FdI contro Leoluca Orlando: “Fa propaganda alla sinistra coi simboli del Comune”

sabato 23 novembre 18:15 - di Redazione

Il sindaco di Palermo, Leoluca Orlando, ieri ha partecipato alla manifestazione dichiaratamente di sinistra. Un sit in organizzato dalle sardine, che si è tenuto davanti al Teatro Massimo. Ha aderito non a titolo personale ma dell’amministrazione comunale, utilizzando addirittura il sito istituzionale e i canali social ufficiali del Comune”. Così in una nota la deputata di Fratelli d’Italia Carolina Varchi. ”Riteniamo – aggiunge – che questo comportamento di Orlando non sia rispettoso del ruolo che ricopre, il Comune di Palermo è di tutti, anche dei palermitani che non lo hanno votato, sbagliato utilizzare i canali ufficiali del Comune di Palermo per fare politica. Il sindaco dovrebbe pensare di più ai disastri della sua amministrazione e ai problemi dei palermitani invece di lanciarsi in inutili passarelle”.

Carolina Varchi (FdI)

Orlando ha aderito a nome del Comune di Palermo

Orlando ha aderito alla manifestazione “a nome dell’Amministrazione comunale”.  Per il primo cittadino quello delle sardine è “un movimento che in modo significativo ribadisce l’importanza della difesa e della concreta applicazione dei valori democratici costituzionali, contro ogni deriva autoritaria, rigurgiti neofascisti e intolleranze populiste in Italia”. “Un movimento – dice Orlando – che, sulla scia dei recenti eventi di Bologna, Modena e altre città italiane, promuove idee e contenuti multiculturali, aperti, tolleranti e pacifici”. In pratica, solo un modo per attaccare Salvini e il centrodestra.

“Bella Ciao”, l’inno dei manifestanti

Ieri, in migliaia si sono dati appuntamento davanti al Teatro Massimo. I soliti noti, con i soliti slogan. Palermo non si lega, Siamo tutti antifascisti. “Fuori la Lega da Palermo” hanno urlato i manifestanti, intonando subito dopo Bella Ciao.
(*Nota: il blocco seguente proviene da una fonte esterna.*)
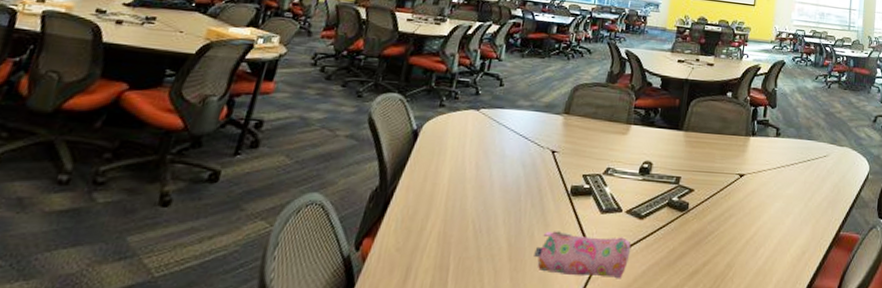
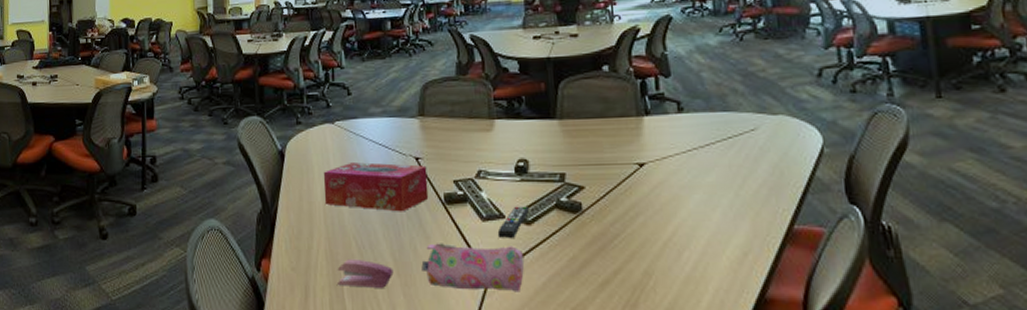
stapler: none [444,241,506,272] -> present [337,258,394,288]
tissue box: none [450,149,561,200] -> present [323,162,429,212]
remote control: none [612,202,644,231] -> present [497,206,529,239]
“Orlando pensa a distrarre i palermitani”

Duro Andrea Mineo, consigliere comunale di Forza Italia: “Orlando anziché pensare a come rilanciare l’azione amministrativa e agli innumerevoli problemi della nostra città, si inventa l’ennesima “arma di distrazione di massa”, quindi aderisce al movimento delle sardine, distraendo l’opinione pubblica dai problemi reali per parlare di questioni di carattere nazionale”.